Я уже слышала эти слова раньше – у меня настоящее дежавю. Я даже помню, что отвечала директору Центра в первый раз.
– Она… Ей нужно в больницу?
– Вы подписали отказ от реанимации, – деликатно напоминает мне Дженис, а значит, как бы плохо ни было моей матери, ее не станут реанимировать и не отвезут в больницу для оказания необходимых мер по спасению жизни, поскольку я посчитала это наилучшим вариантом, когда год назад помещала маму в клинику. – Многие из наших пациентов заразились ковидом, но я уверяю вас, мы делаем все возможное для обеспечения их комфорта и безопасности.
– Могу я ее увидеть?
– Я бы хотела ответить вам «да», – говорит директор, – но боюсь, в настоящее время посещения запрещены.
Мое сердце колотится так сильно, что я едва слышу собственный голос, который благодарит Дженис и просит держать меня в курсе событий.
Я чуть ли не бегом направляюсь домой, пытаясь на ходу вспомнить, куда Финн положил ящик с инструментами.
Возможно, в настоящее время посещения и запрещены. Но я не собираюсь спрашивать разрешения.
Я прошу таксиста высадить меня в самом начале подъездной дорожки, ведущей к «Гринс», чтобы никто не заметил моего появления. В кои-то веки машины Генри нет на парковке, а кормушка для птиц на веранде его жены пуста. Объяснение этому может быть только одно.

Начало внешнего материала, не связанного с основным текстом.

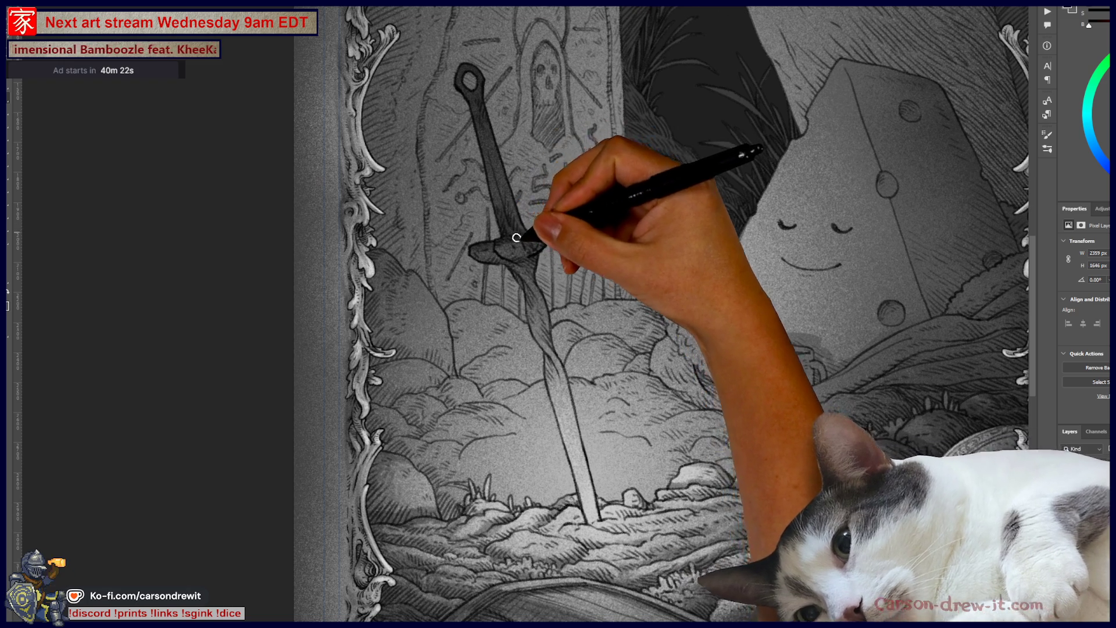
{"action": "mouse_move", "coordinate": [520, 218]}
{"action": "left_mouse_down"}
{"action": "mouse_move", "coordinate": [500, 164]}
{"action": "mouse_move", "coordinate": [508, 179]}
{"action": "mouse_move", "coordinate": [490, 196]}
{"action": "mouse_move", "coordinate": [478, 80]}
{"action": "mouse_move", "coordinate": [473, 90]}
{"action": "mouse_move", "coordinate": [459, 80]}
{"action": "mouse_move", "coordinate": [480, 75]}
{"action": "mouse_move", "coordinate": [470, 65]}
{"action": "left_mouse_up"}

Однако я выкидываю эту мысль из головы. Нет худа без добра – значит, никто не увидит, как я делаю то, что собираюсь сделать.

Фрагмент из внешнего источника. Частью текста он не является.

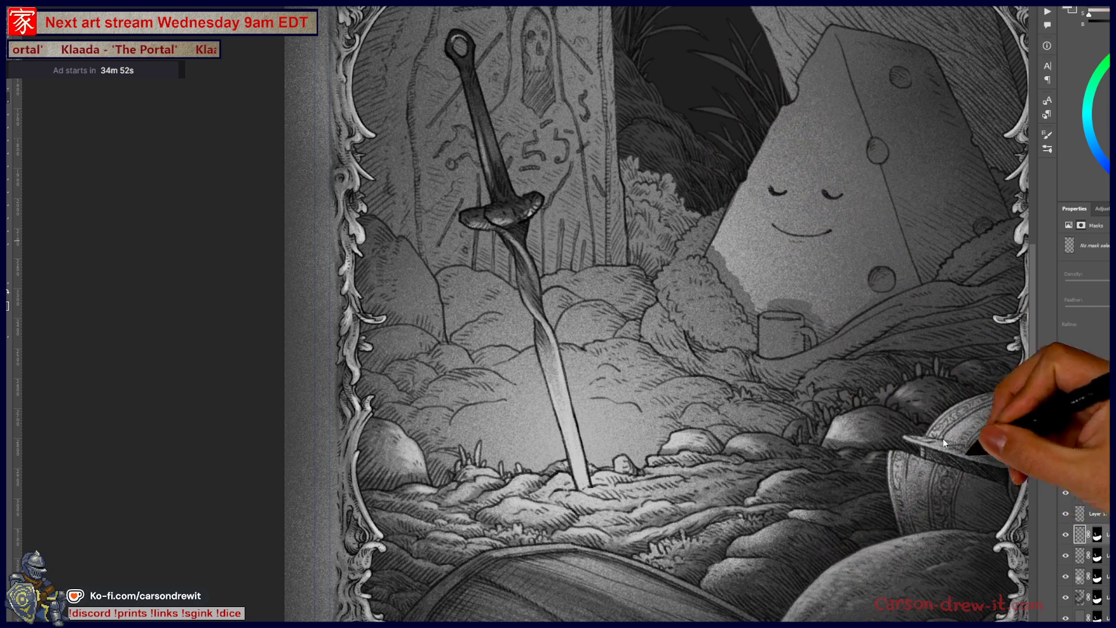
{"action": "left_click", "coordinate": [1066, 535]}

Хотя я и прихватила с собой кусачки, но вполне могу обойтись без них. Один из нижних углов веранды моей матери отошел у основания, и все, что нужно сделать, – это просунуть под него пальцы и потянуть на себя. Пластик легко отходит от стены. Я отодвигаю его ровно настолько, чтобы протиснуться в отверстие, после чего обхожу плетеное кресло и стол, за которым обычно сидит мама, когда я прихожу навестить ее. Я заглядываю через стеклянную дверь в ее гостиную, но на диване мамы нет.
На самом деле я даже не знаю, здесь ли она. Насколько мне известно, всех резидентов с положительными тестами на ковид переселили в совершенно другое место.
Я дергаю раздвижную дверь, ведущую с веранды в квартиру, и она открывается. Слава богу, мама всегда забывает запереть ее!
Я на цыпочках брожу по комнате, тихонько зовя маму по имени:
– Мам? Ханна?
Свет выключен, телевизор – тоже. В полумраке комнаты он напоминает мне слепой, пустой глаз. Дверь в ванную открыта, но и там никого нет. Я слышу чьи-то голоса и следую за ними по небольшому коридорчику к маминой спальне.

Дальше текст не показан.